Document text ::
Adoption of Unified Communications-as-a-Service (UCaaS) solutions has skyrocketed in recent years, and market growth shows no signs of abating. Analysts with Global Market Insights expect the UCaaS market to see almost 20 percent gains through 2030 as organizations seek to support remote and hybrid work models.
The ability to deliver business phone system services to users regardless of location has become a key selling point of UCaaS. Cloud-based phone systems enable users to access voice, messaging, collaboration and other features from a single interface using virtually any device. UCaaS also allows organizations to take advantage of the latest capabilities without complex and lengthy phone system upgrades.
But a key selling point of UCaaS has always been total cost of ownership (TCO). By moving their phone systems to the cloud, organizations eliminate the upfront costs of purchasing and implementing on-premises hardware. All costs are transferred into an opex model, with a predictable monthly fee that includes administration and maintenance, network access, help desk support and other services.
Vendors have long touted TCO as a benefit of UCaaS over on-premises phone systems. But is TCO the right metric?
The On-Premises Perspective
Despite the rapid adoption of UCaaS, most organizations are deploying on-premises unified communications (UC) platforms. According to a recent market analysis by Eastern Management Group, 61 percent of enterprises with more than 1,000 employees that acquired a new UC solution purchased an on-premises system. It’s not just a preference of large companies — small to midsize businesses (SMBs) with fewer than 300 employees bought an on-premises system 25 percent more frequently than UCaaS.
Security and regulatory compliance features were cited as important factors in choosing an on-premises system, which could explain why banks and healthcare organizations prefer on-prem by a significant margin. Organizations also said that on-premises UC provided productivity improvements, and they liked the ability to offer users self-service provisioning.

Tasks to carry out ::
[1] Answer these questions about the UCaaS text:
(a) What gains do Global Market Insights analysts expect for the UCaaS market through 2030?
(b) According to Eastern Management Group, what percentage of enterprises with more than 1,000 employees that acquired a new UC solution purchased an on-premises system?
(c) Which two kinds of organizations prefer on-prem by a significant margin?
[2] Reproduce the part of the UCaaS text between "But a key selling" and "and other services.", inclusive.

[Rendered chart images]
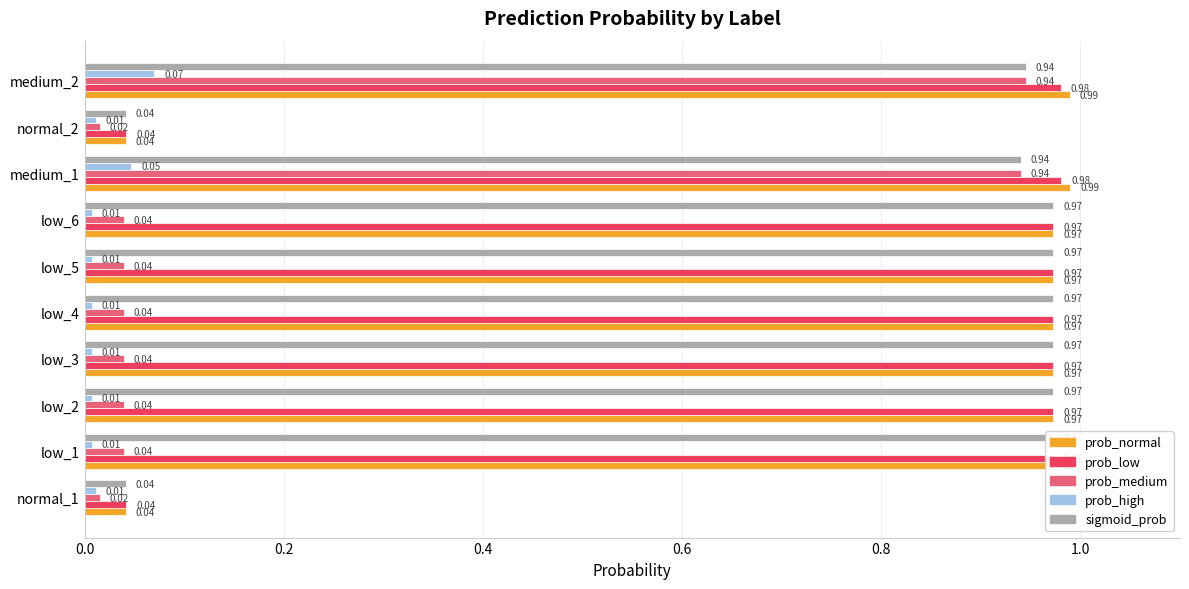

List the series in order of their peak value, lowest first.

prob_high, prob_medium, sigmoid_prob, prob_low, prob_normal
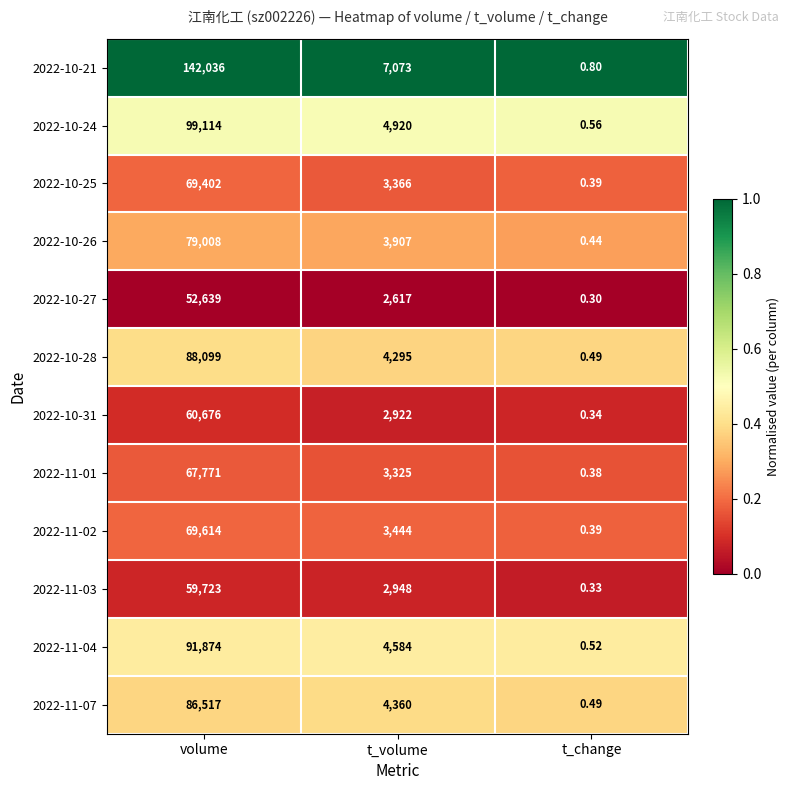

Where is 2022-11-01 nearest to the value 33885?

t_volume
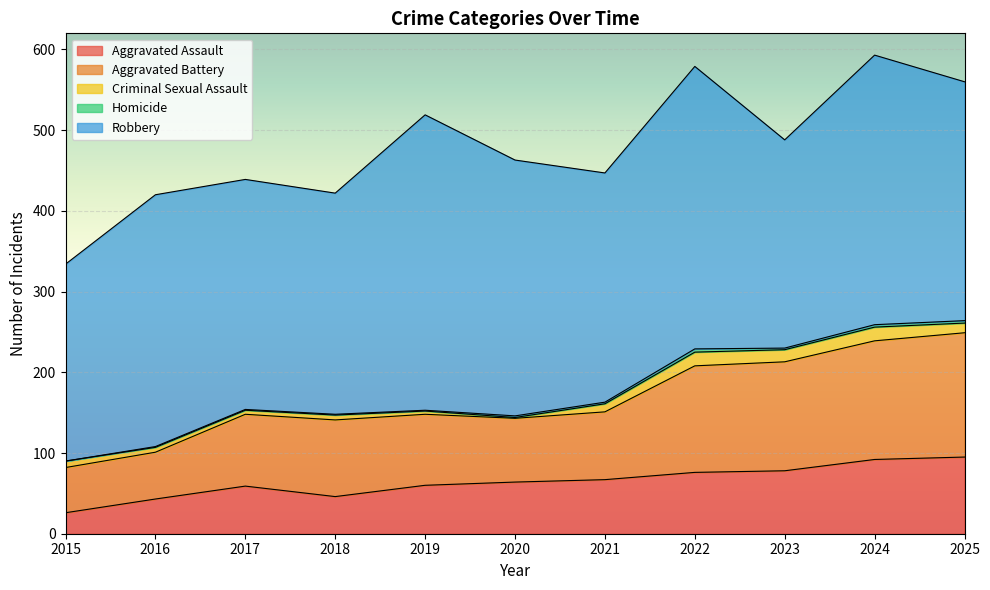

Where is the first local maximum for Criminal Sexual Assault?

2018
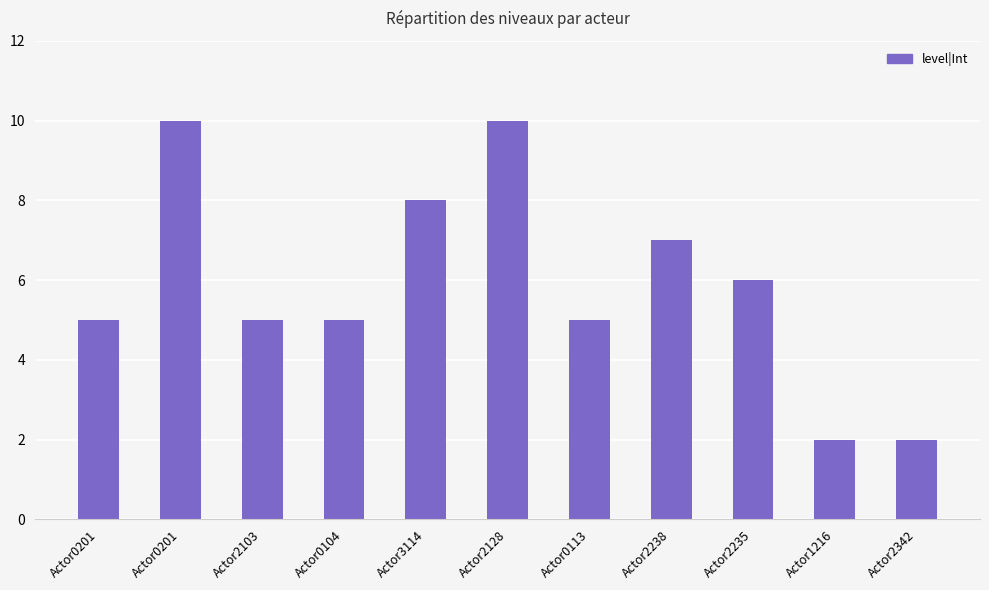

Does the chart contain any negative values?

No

Numbered responses ::
[1]
(a) Almost 20 percent gains.
(b) 61 percent.
(c) Banks and healthcare organizations.

[2]
But a key selling point of UCaaS has always been total cost of ownership (TCO). By moving their phone systems to the cloud, organizations eliminate the upfront costs of purchasing and implementing on-premises hardware. All costs are transferred into an opex model, with a predictable monthly fee that includes administration and maintenance, network access, help desk support and other services.